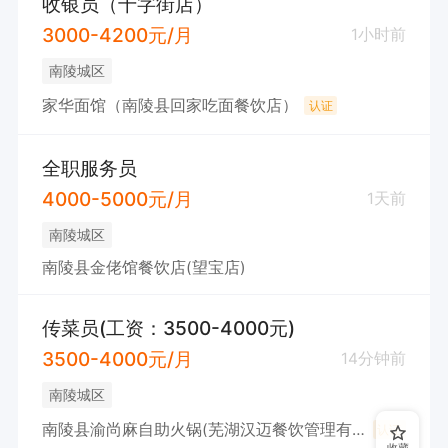
收银员（十字街店）
3000-4200元/月
1小时前
南陵城区
家华面馆（南陵县回家吃面餐饮店）
认证
全职服务员
4000-5000元/月
1天前
南陵城区
南陵县金佬馆餐饮店(望宝店)
传菜员(工资：3500-4000元)
3500-4000元/月
14分钟前
南陵城区
南陵县渝尚麻自助火锅(芜湖汉迈餐饮管理有限公司)
认证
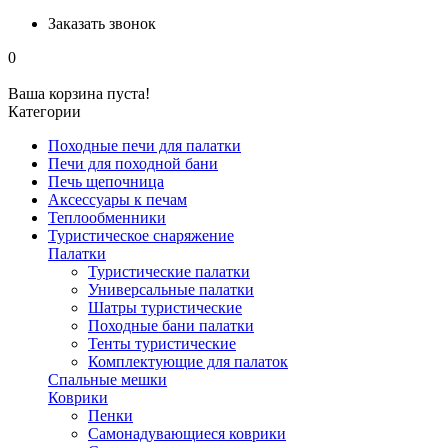
Заказать звонок
0
Ваша корзина пуста!
Категории
Походные печи для палатки
Печи для походной бани
Печь щепочница
Аксессуары к печам
Теплообменники
Туристическое снаряжение
Палатки
Туристические палатки
Универсальные палатки
Шатры туристические
Походные бани палатки
Тенты туристические
Комплектующие для палаток
Спальные мешки
Коврики
Пенки
Самонадувающиеся коврики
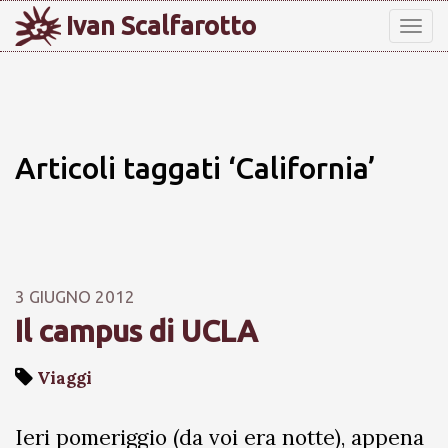
Ivan Scalfarotto
Tog
nav
Articoli taggati ‘California’
3 GIUGNO 2012
Il campus di UCLA
Viaggi
Ieri pomeriggio (da voi era notte), appena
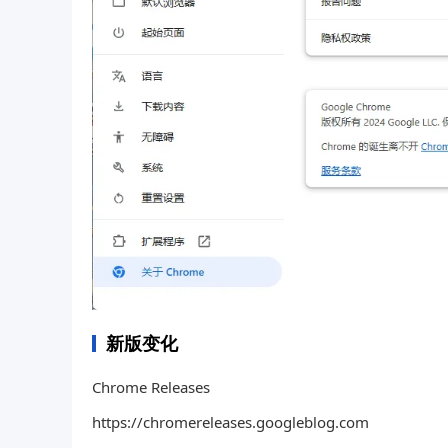
新版变化
Chrome Releases
https://chromereleases.googleblog.com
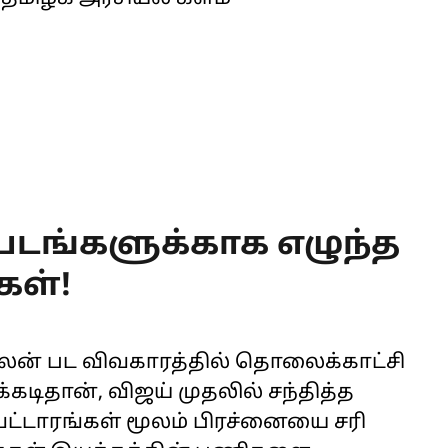
 படங்களுக்காக எழுந்த
கள்!
லன் பட விவகாரத்தில் தொலைக்காட்சி
்கடிதான், விஜய் முதலில் சந்தித்த
ு வட்டாரங்கள் மூலம் பிரச்னையை சரி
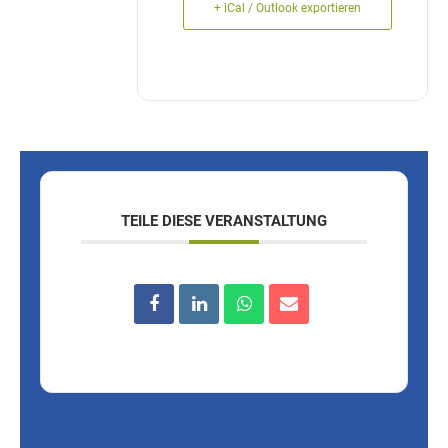
+ iCal / Outlook exportieren
TEILE DIESE VERANSTALTUNG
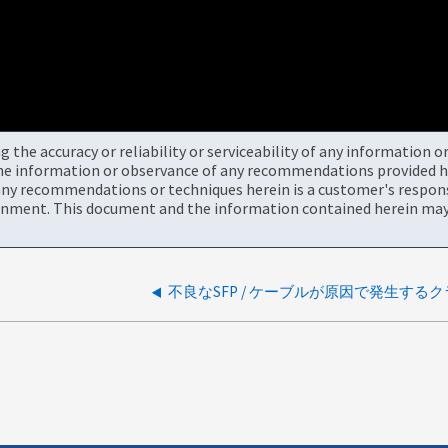
the accuracy or reliability or serviceability of any information 
the information or observance of any recommendations provided he
ny recommendations or techniques herein is a customer's responsi
onment. This document and the information contained herein may 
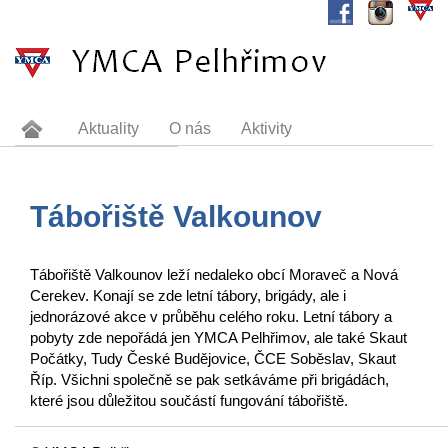
Aktuality
O nás
Aktivity
Dokumenty
Sponzoři
Tábořiště Valkounov
Kontakt
Tábořiště Valkounov
Tábořiště Valkounov leží nedaleko obcí Moraveč a Nová
Cerekev. Konají se zde letní tábory, brigády, ale i
jednorázové akce v průběhu celého roku. Letní tábory a
pobyty zde nepořádá jen YMCA Pelhřimov, ale také Skaut
Počátky, Tudy České Budějovice, ČCE Soběslav, Skaut
Říp. Všichni společně se pak setkáváme
při brigádách,
které jsou důležitou součástí fungování tábořiště.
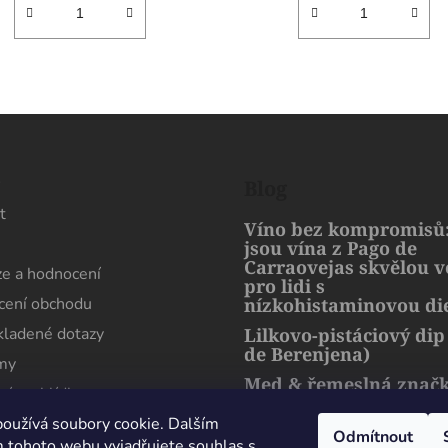
s
Blog
t
Víno bez kompromisů:
jsou vína z Pago de
Carraovejas skvělou 
e a hodnocení
pro lidi s
ení obchodu
nízkohistaminovou di
kladené dotazy
Lilkovo-pistáciový dip
de Berenjena)
rmy
Med & řemeslná znač
ní prohlídka
artMuria – sladký pří
harmonie přírody a l
oužívá soubory cookie. Dalším
Odmítnout
 tohoto webu vyjadřujete souhlas s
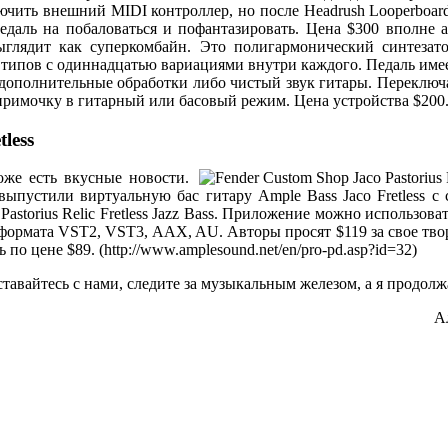
ючить внешний MIDI контроллер, но после Headrush Looperboard
Педаль на побаловаться и пофантазировать. Цена $300 вполне 
выглядит как суперкомбайн. Это полигармонический синтезато
 типов с одиннадцатью вариациями внутри каждого. Педаль имее
дополнительные обработки либо чистый звук гитары. Переключа
примочку в гитарный или басовый режим. Цена устройства $200
less
же есть вкусные новости.
выпустили виртуальную бас гитару Ample Bass Jaco Fretless с
Pastorius Relic Fretless Jazz Bass. Приложение можно использова
формата VST2, VST3, AAX, AU. Авторы просят $119 за свое твор
о цене $89. (http://www.amplesound.net/en/pro-pd.asp?id=32)
ставайтесь с нами, следите за музыкальным железом, а я продолж
А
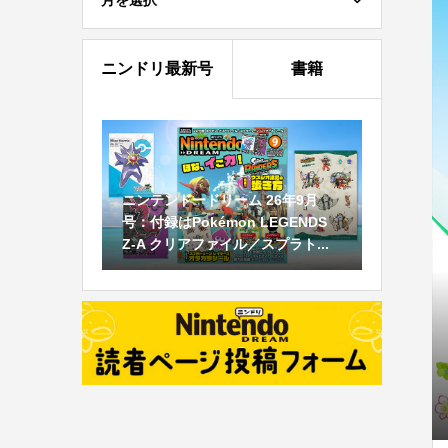
月を選択
ニンドリ最新号
書籍
ニンテンドードリーム 26年9月
号：付録はPokémon LEGENDS
Z-A クリアファイル／スプラト...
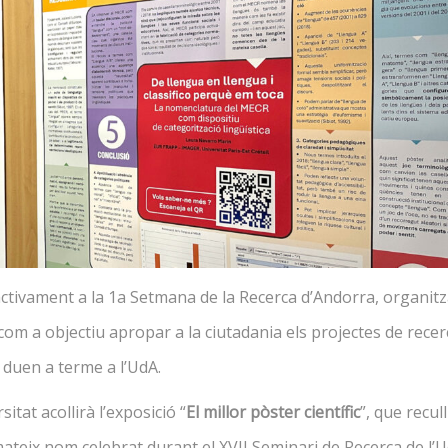
tractació pública
Informàtica
dades
DOBLE TITULACIÓ UdA/UOC
ormàtica i Administració
islació
Llengua
mpreses
TREBALLEU AMB NOSALTRE
DOBLES BÀTXELORS
cos laborals
Recerca
Salut
Administració d’empreses i Dr
Informàtica i Administració
d’empreses
activament a la 1a Setmana de la Recerca d’Andorra, organit
m a objectiu apropar a la ciutadania els projectes de recer
 duen a terme a l’UdA.
sitat acollirà l’exposició “
El millor pòster científic
”, que recull
mateix nom celebrat durant el XVII Seminari de Recerca de l’U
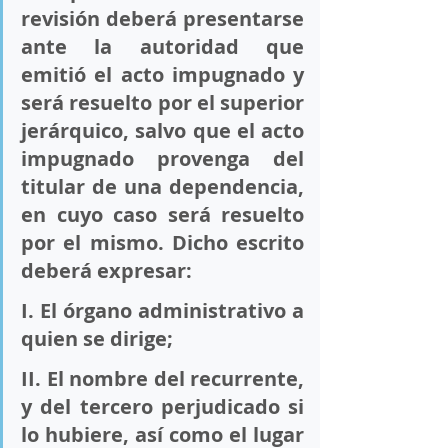
revisión deberá presentarse 
ante la autoridad que 
emitió el acto impugnado y 
será resuelto por el superior 
jerárquico, salvo que el acto 
impugnado provenga del 
titular de una dependencia, 
en cuyo caso será resuelto 
por el mismo. Dicho escrito 
deberá expresar:
I. El órgano administrativo a 
quien se dirige; 
II. El nombre del recurrente, 
y del tercero perjudicado si 
lo hubiere, así como el lugar 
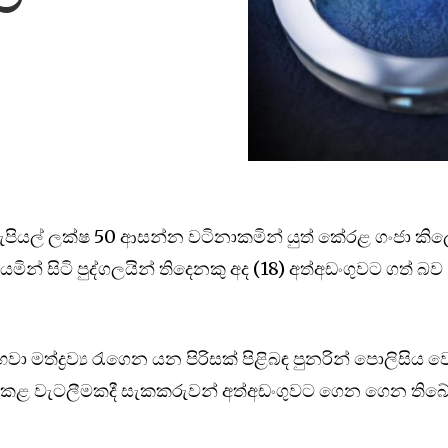
ට
රුපියල් ලක්ෂ 50 ආසන්න වටිනාකමින් යුත් කේරළ ගංජා කි
මින් සිටි පුද්ගලයින් තිදෙනකු අද (18) අත්අඩංගුවට ගත් බව
මත්ද්‍රව්‍ය රැගෙන යන පිරිසක් පිළිබඳ පුනරින් පොලිසිය 
දුකළ වැටලීමකදී සැකකරුවන් අත්අඩංගුවට ගෙන ගෙන තිබේ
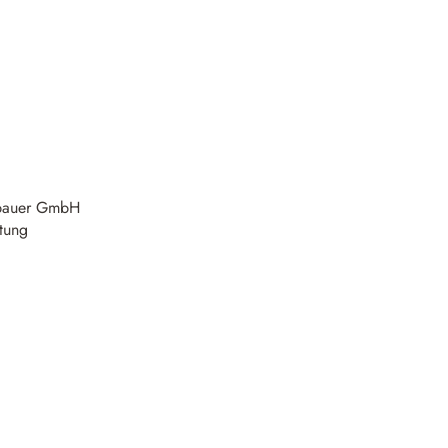
bauer GmbH
atung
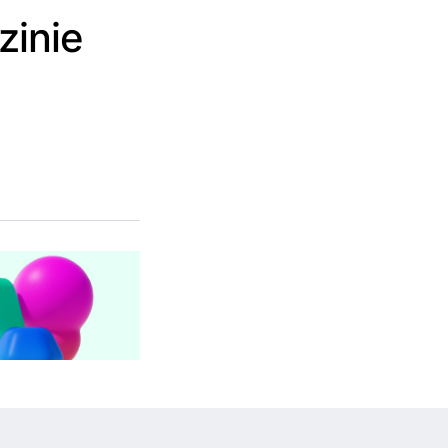
zinie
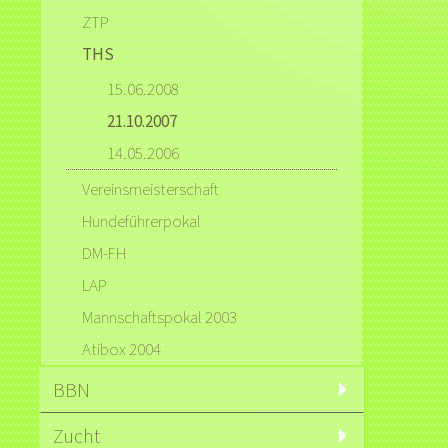
ZTP
THS
15.06.2008
21.10.2007
14.05.2006
Vereinsmeisterschaft
Hundeführerpokal
DM-FH
LAP
Mannschaftspokal 2003
Atibox 2004
BBN
Zucht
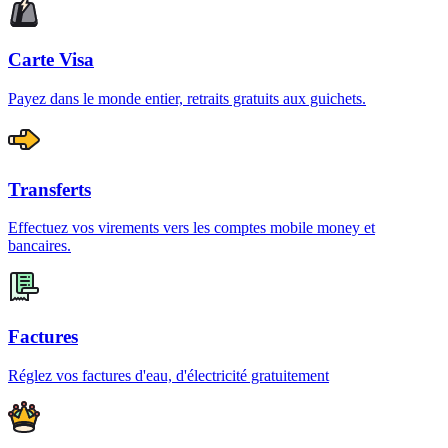
Carte Visa
Payez dans le monde entier, retraits gratuits aux guichets.
Transferts
Effectuez vos virements vers les comptes mobile money et
bancaires.
Factures
Réglez vos factures d'eau, d'électricité gratuitement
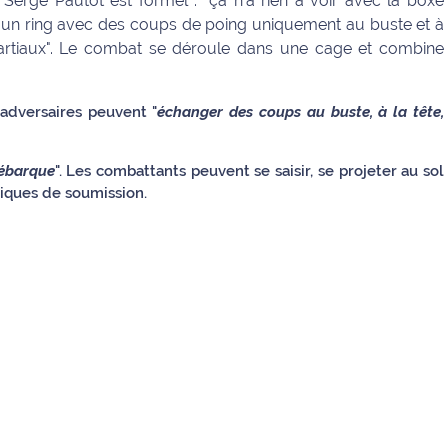
 Serge Pautot est formel : "ça n'a rien à voir avec la boxe
ur un ring avec des coups de poing uniquement au buste et à
artiaux". Le combat se déroule dans une cage et combine
dversaires peuvent "
échanger des coups au buste, à la tête,
débarque
". Les combattants peuvent se saisir, se projeter au sol
iques de soumission.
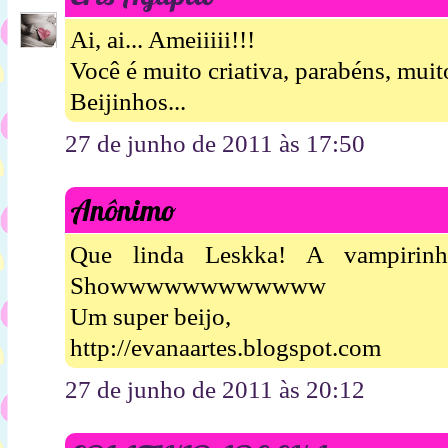
Ai, ai... Ameiiiii!!!
Você é muito criativa, parabéns, muito
Beijinhos...
27 de junho de 2011 às 17:50
Anônimo
Que linda Leskka! A vampirin
Showwwwwwwwwwww
Um super beijo,
http://evanaartes.blogspot.com
27 de junho de 2011 às 20:12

→ EXERCISE
Please collect and copy out each line of the material above that contains the string "бани", counting only matches in the same case.

→ WRITTEN SOLUTION
Печи для походной бани
Походные бани палатки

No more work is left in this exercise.